The powder 22 may consist of any mixture or composition known to possess fire extinguishing or flame damping properties, for istance any powder composition used in the socalled powder extinguishers employing compressed air or compressed nitrogen as an ejecting agent. One example is a composition consisting mainly of potassium sulphate, with minor additions of chlorides and other substances. A second example is a composition consisting mainly of sodium bicarbonate.

The fire extinguisher of Fig. 4 has a cylindrical wall 35, a bottom 31 and a conical top 32 provided with a curved nozzle 33. A substantially cylindrical, pressure resistant capsule 34 consisting of a heat insulating material and enclosing a compact charge 37 rests on the inside of the bottom 31. An annular member 36 is fitted between the lower part of the capsule 34 and the cylindrical wall 35 to maintain the capsule 34 properly centred with respect to the wall 35. The casule is provided below with four angularly spaced, radial outlets 38. A supply of fire extinguishing powder occupies the annular space between the capsule 34 and the wall 35 and part of the space above the top of the capsule. A fuse 40 extends from the lower end of the charge 37 through one of the outlets 38, the gas chamber 41 and the discharge nozzle 33 to an igniter 44 attached to the outer face of the container top 32. A plastic foil cap 42 applied on the end of the discharge nozzle 33 prevents humidity from entering the container. The container is mounted by means of a clamp member 43 near a potential seat of fire.

On ignition of the charge 37, the combustion gases are discharged through the outlets 38 and pass through the powder layer 39, producing a mixture of gases and powder which is discharged through the nozzle 33.

The extinguisher shown in Fig. 5 has a cylindrical wall 45, a conical top 46 and a conical bottom 47. A curved discharge nozzle 48 is fitted in the top 46. A tubular extension 50 fitted in the bottom 47 and provided below with a bottom 49 contains a pressure resistant capsule 51 consisting of heat insulating material and enclosing a compact charge 52. The upper end wall 53 of the capsule 51 is provided with a gas outlet 54. A fuse 55 engaging the upper face of the charge 52 extends through the outlet 54, the gas chamber 56 of the extinguisher and the discharge nozzle 48 to an igniter (not shown). A perforated partition 57 fitted in the cylindrical wall 45 supports a supply 58 of fire extinguishing powder. A thin sheet of paper 59 resting on or glued on to the upper face of the partition 57 prevents the powder from running through the holes in the partition.When the charge 52 is burning, the combustion gases penetrate through the holes in the partition 57 and through the powder supply, so that a gaspowder-mixture is formed and ejected through the discharge nozzle 48.

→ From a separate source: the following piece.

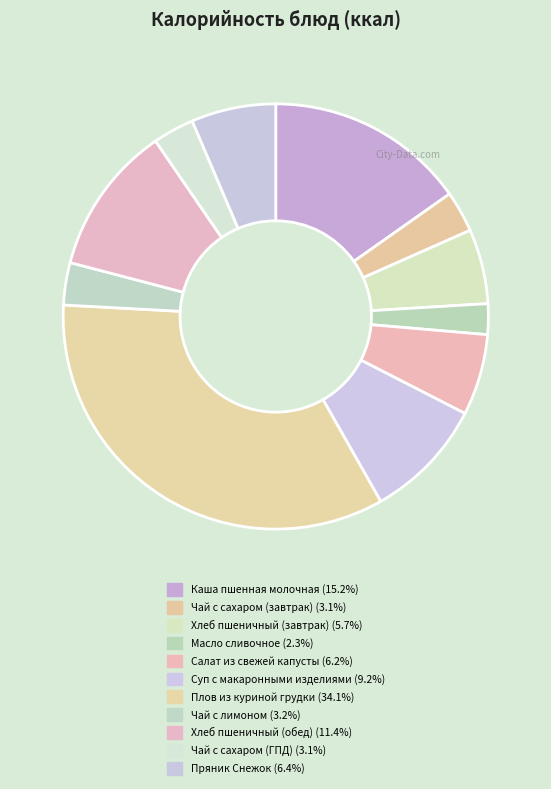

What percentage is the Пряник Снежок slice, to the nearest percent?

6%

In the modification of the embodiment of Fig. 5 shown in Fig. 6, the partition 60 is provided with a piece of tubing 61 extending through the powder supply 65, and with a baffle plate 63 fitted at the lower end of the vertical passage formed by said piece of tubing 61. When the charge is burning, one part of the combustion gases will pass through the baffle plate 63 and the piece of tubing 61, while another part will penetrate into the powder supply through the holes 64 of the partition 60. This arrangement provides the possibility of obtaining any desired relation between the rate at which the powder supply is discharged and the rate at which the charge is consumed by a corresponding choice of the relation between the area of the orifice in the baffle plate 63 and the total area of the holes 64 of the partition 60.

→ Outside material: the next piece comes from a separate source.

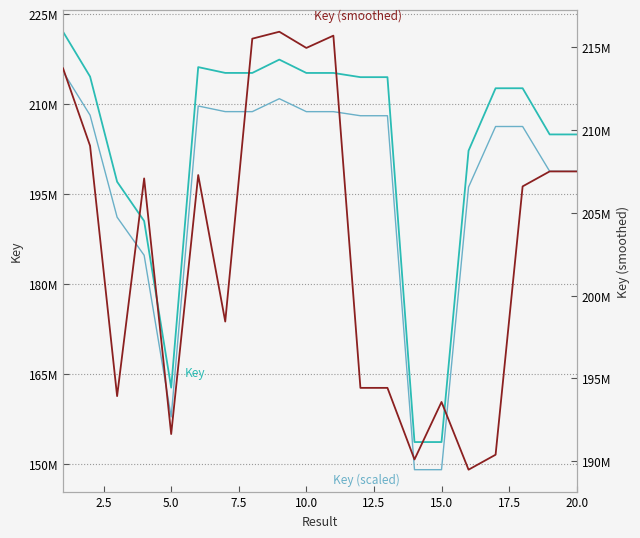

What is the difference between the second highest and second lowest values in the Key series?

63784983.0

Fig. 7 shows a fire extinguisher of the basic type represented in Fig. 1 or 2 supplemented with a device for ejecting a fire extinguishing liquid together with the gaseous combustion products. Said device comprises a container 67 containing a supply 68 of the fire extingu ishing liquid and connected to the extingu isher body 66 by two tubes 69, 70 fitted in the top 72 of the container 67. One tube 69 connects the upper end of the container 67 to the gas chamber 71 of the extinguisher. The lower extremity of the other tube 70, which is located at a level slightly above the bottom 74 of the liquid container 67, is provided with a baffle plate 73. At the other end, the tube 60 has an end portion 76 arranged coaxially with the discharge nozzle 75 so as to form together with the nozzle an annular channel 77 for the combustion gases emerging from the gas chamber 71.

When the charge is burning, the gas pressure in the gas chamber 71 of the extinguisher is transmitted through the tube 69 to the liquid container 67, whereby the liquid is pressed out through the tube 70 at a rate determined by the gas pressure and by the area of the orifice of the baffle plate 73. This arrangement provides the possibility of obtaining any desired relation between the rate at which the liquid container 67 is emptied and the rate at which the charge is consumed.

A thin foil member 78, 79 is attached to the upper orifices of the tubes 69, 70, respectively, to prevent evaporation or leakage of the liquid without obstructing the passage of gas and liquid, repectively, in the operation of the extinguisher.

The charges shown in Figs. 1, 2, 4 and 5 have the shape of a cylinder, the cylindrical surface of which is covered, and are designed for so-called front combustion, during which a substantially plane combustion front is gradually displaced at right angles to its plane. The invention is, however, not limited to the use of charges of this type. An extinguisher for putting out a fire which requires an extra strong blast of extinguishing gas may have to be equipped with a charge shaped so as to provide a large combustion area. The charge may, for instance, have a star-shaped crosssection.

Claims (5)

1. A fire extinguisher comprising a housing, a discharge nozzle connected to said housing, a combustion chamber arranged within said housing, said combustion chamber having a narrow outlet into said housing, a charge contained in said combustion chamber, said charge being composed so as on ignition to burn with the development of gaseous reaction products only which are neither combustible nor oxidizing, and means operable from outside the housing for igniting said charge, in which said combustion chamber and said discharge nozzle are arranged at opposite ends of said housing and in which the space surrounded by said housing between the combustion chamber and the discharge nozzle constitutes a gas chamber the volume of which substantially exceeds the volume of the combustion chamber.

2. A fire extinguisher as claimed in Claim 1 which contains a supply of fire extinguishing powder arranged to be traversed by at least part of the gas current produced by the burning charge, whereby said powder is carried away by the gas and the resulting mixture of gas and powder is ejected through said discharge nozzle.

3. A fire extinguisher as claimed in Claim 2 in which said powder supply is arranged within said gas chamber.

4. A fire extinguisher as claimed in Claim 1 which is further provided with a container containing a fire extinguishing liquid, said container being at its upper end connected to said gas chamber and being at its lower end connected to a discharge conduit the other end of which is arranged in such a relation to said discharge nozzle as to cause the liquid discharged through said discharge conduit to mix with the gas discharged by said discharge nozzle.

5. A fire extinguisher substantially as herein described with reference to the drawings.